Regression analysis is also applied in evaluations of which independent variables are interrelated with the dependent variables, and to investigate the kind of relation. In formulation of strategies, regression is widely used in data analysis whereby it assists in coming up with statistical procedures and programs that guide study, various strategies may be compared on their performance once the criteria for evaluating results is has been formulated (Miles and Shevlin, 2001). During regression, forecasting and estimation of the condition to be expected out of the dependent variable having been given the independent variable is carried out i.e. the standard value of the dependent variable after the independent variable remain fixed as this will give the estimated target putting the quartile and other parameters of distribution in consideration.
Correlation analysis
Correlation analysis reflects the degree to which two quantitative variables differ jointly counting on the strength and direction of their correlation. In this context, the extent that a variable predicts the other is the strength of that relationship. For instance, in the evaluation of customer, it might be revealed the expenses on groceries is directly proportional to the size of the household, this could be a positive correlation but a weak correlation can also be realized from the customer approval survey and weekly expense on groceries (Bobko, 2001). The direction of correlation reflects whether two variables differ jointly proportionally or indirectly. In the case of a direct relationship, the two variables add up jointly whereas in inverse relation, one variable tends to reduce as the other one increase in figure.
Indeed Correlation analysis can be applied in making conclusions relating to one variable of which can’t be measured easily.
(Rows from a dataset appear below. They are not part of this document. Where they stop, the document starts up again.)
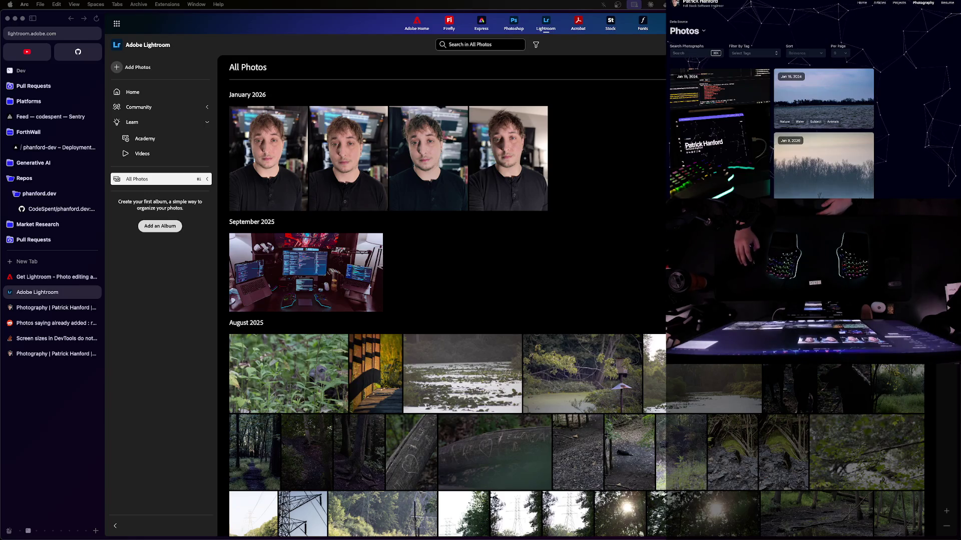
pyautogui.scroll(-5, 266, 203)
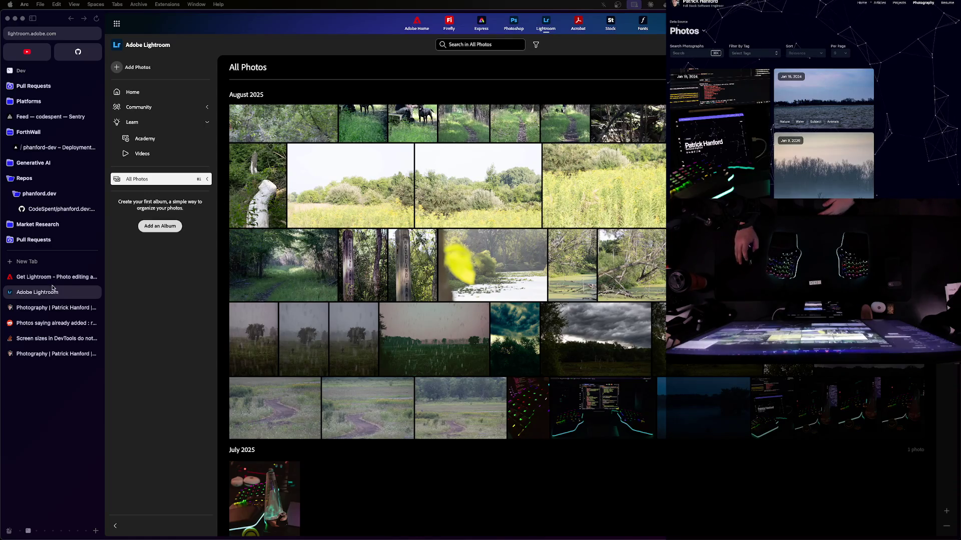
pyautogui.press('super+w')
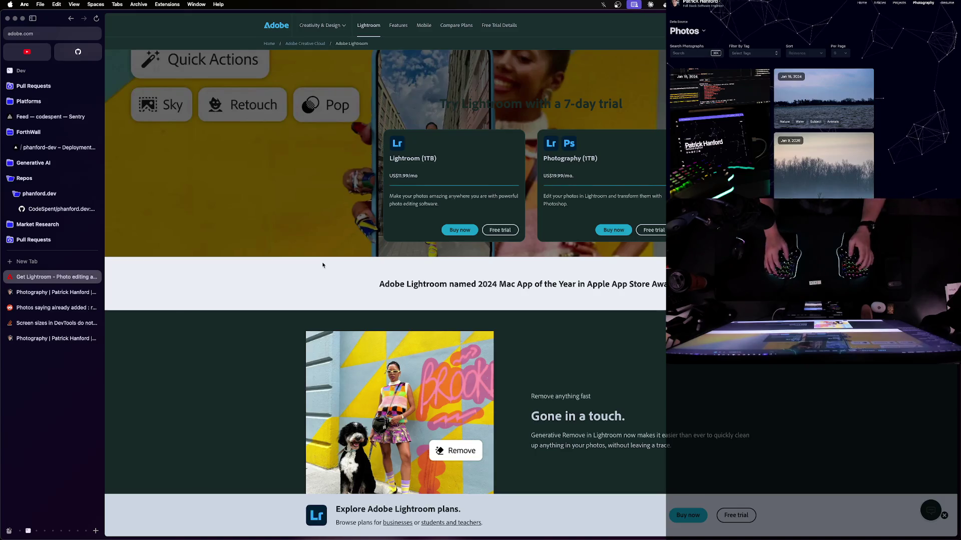
# Search 'adobe lightroom how to just download the damn app' and open the Reddit thread's Creative Cloud Manager reply
pyautogui.press('super+t')
pyautogui.write('adobe lightroom')
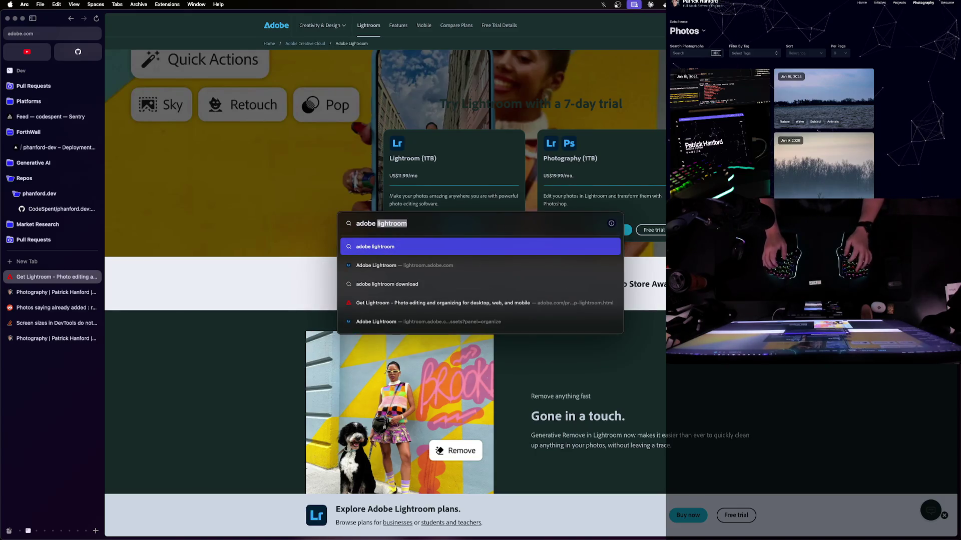
pyautogui.write(' ho')
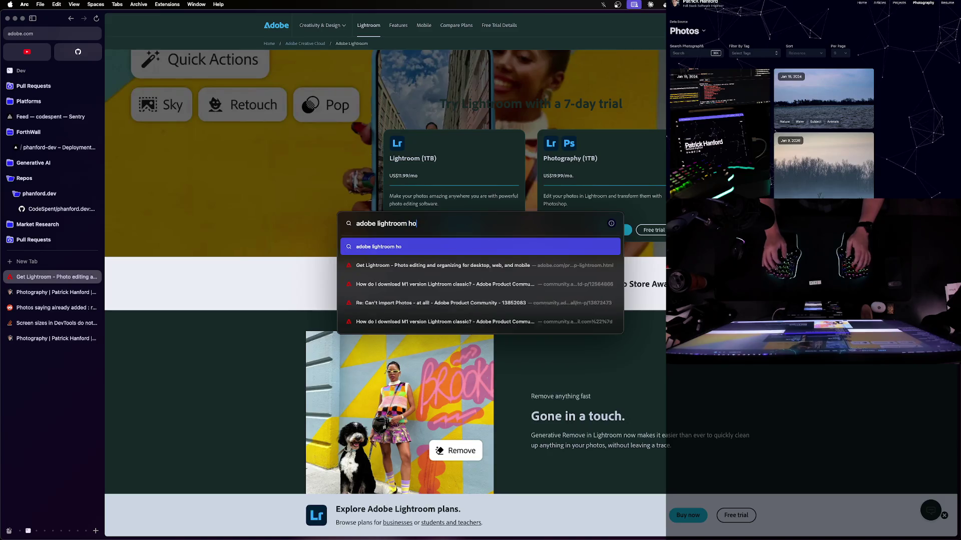
pyautogui.write('w to just download the damn app')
For instance, product sales can’t be measured when the product has not been produced or marketed. Correlation analysis of related commodities may demonstrate to us the variables which influence sales.
How may correlation analysis be misused to explain a cause-and-effect relationship? The relationship between independent and dependent variables concerning correlation and regression analysis.
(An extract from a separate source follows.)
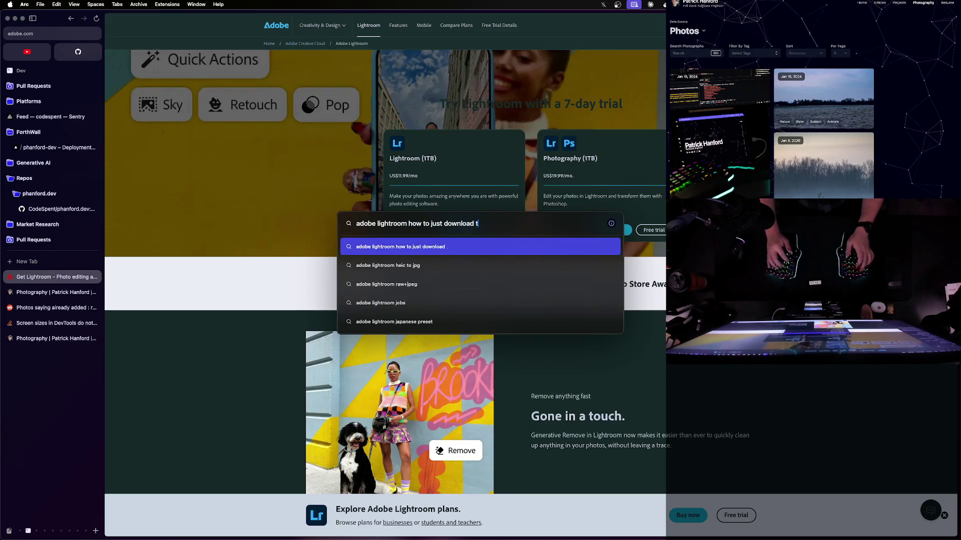
pyautogui.press('Return')
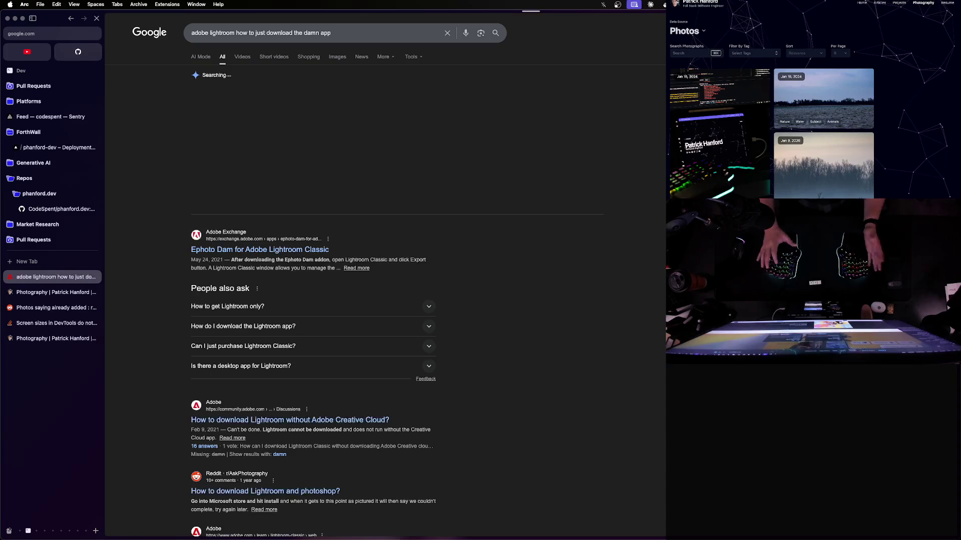
pyautogui.click(300, 491)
Correlation analysis can mean an underlying relationship where there is the inexistence of one. Assumptions can easily be made that if there is a correlation of two variables then one is caused by the other, but it is possible that the two variables could be associated for other reasons. For instance, research might discover a strong positive correlation amid the sum of which parents and their teenage children smoke. On the other hand, with supplementary, it’s impracticable to understand whether other aspects are casual, i.e. parental edification level, natural features, genetics or household income (Miles and Shevlin, 2001). Indeed correlation analysis is vital for finding if variables differ jointly or disjointedly, in whatever dimension, and of what strength.
Independent variable and dependent variable are expressions equally but finely applied differently in math and statistics as elements of the terminology in these two subjects. They differentiate two types of quantities being measured, sorting out those available from the beginning of the process and those being formed by it where dependent variables are variable on the independent variable. In regards to correlation and regression analysis, they’re used statistical tools are used to evaluate relationships between different quantities. For instance, correlation and regression define the uncertainty between any values of an independent variable as compared to the value of a dependent variable (Bobko, 2001).
Reference List
Miles. J, & Shevlin. M (2001). Applying regression & correlation: a guide for students and researchers, Publisher SAGE.
Bobko. P (2001). Correlation and regression: applications for industrial organizational psychology and management Organizational Research Methods. Publisher Sage Publications.